Work instructions — In the records below, find each line holding the word "drag" and copy it.

Material for this task —
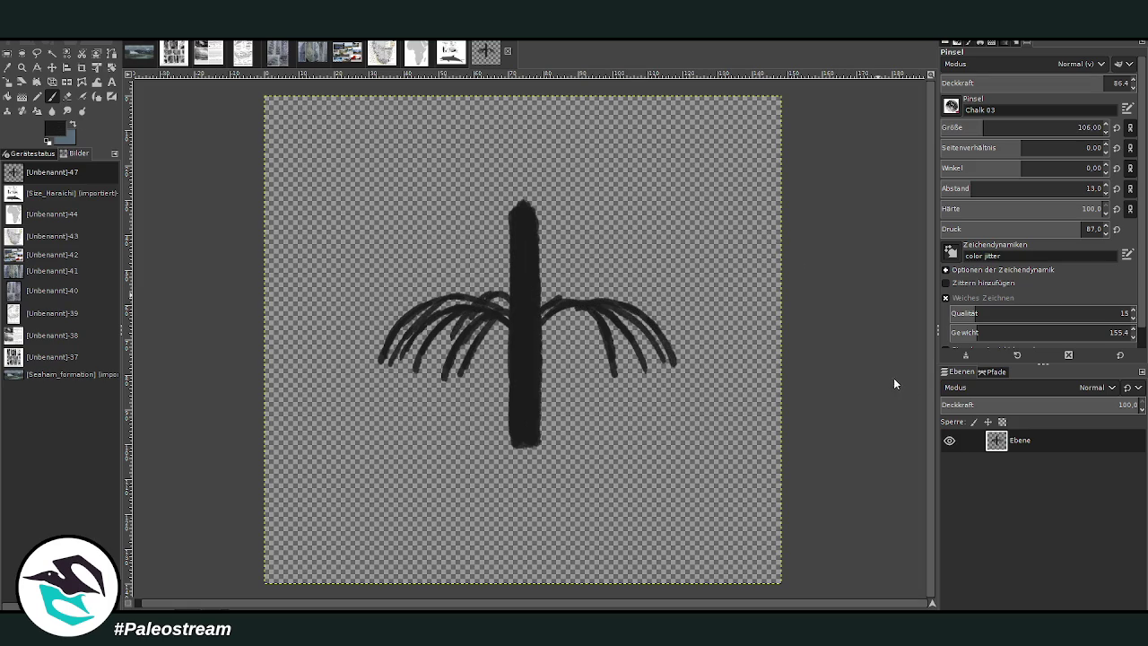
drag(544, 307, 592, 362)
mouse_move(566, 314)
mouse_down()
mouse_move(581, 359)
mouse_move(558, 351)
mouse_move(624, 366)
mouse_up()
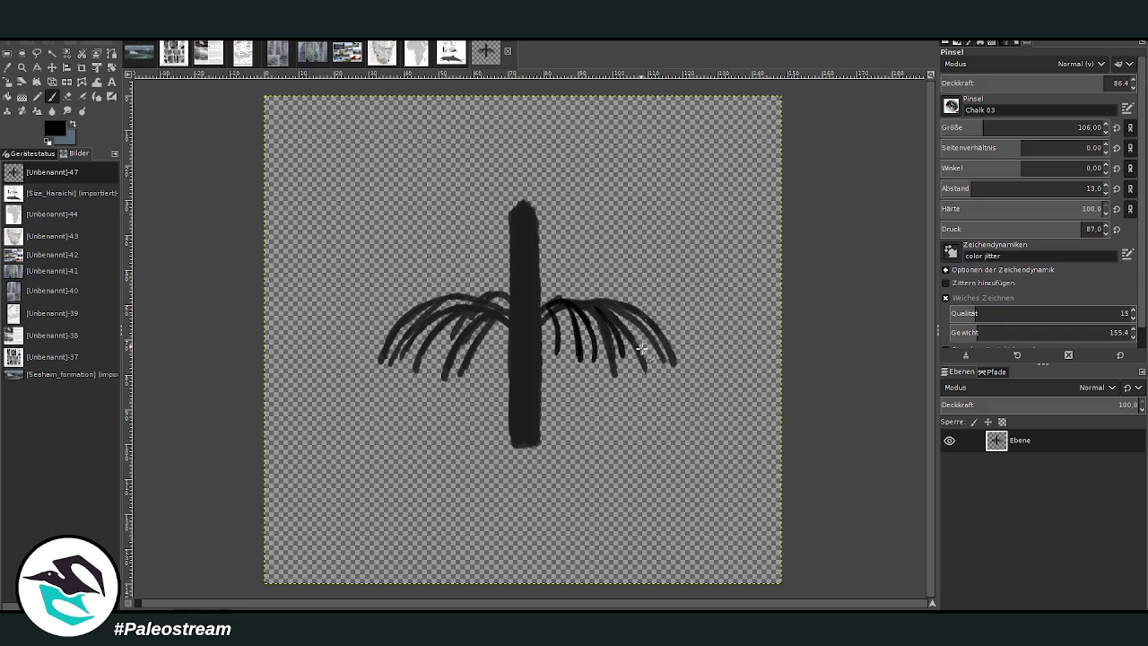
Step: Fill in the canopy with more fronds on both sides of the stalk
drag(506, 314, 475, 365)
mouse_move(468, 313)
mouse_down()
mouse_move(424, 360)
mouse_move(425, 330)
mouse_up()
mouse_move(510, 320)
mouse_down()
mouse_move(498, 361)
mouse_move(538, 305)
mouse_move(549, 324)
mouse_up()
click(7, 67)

Expected answer —
drag(544, 307, 592, 362)
drag(506, 314, 475, 365)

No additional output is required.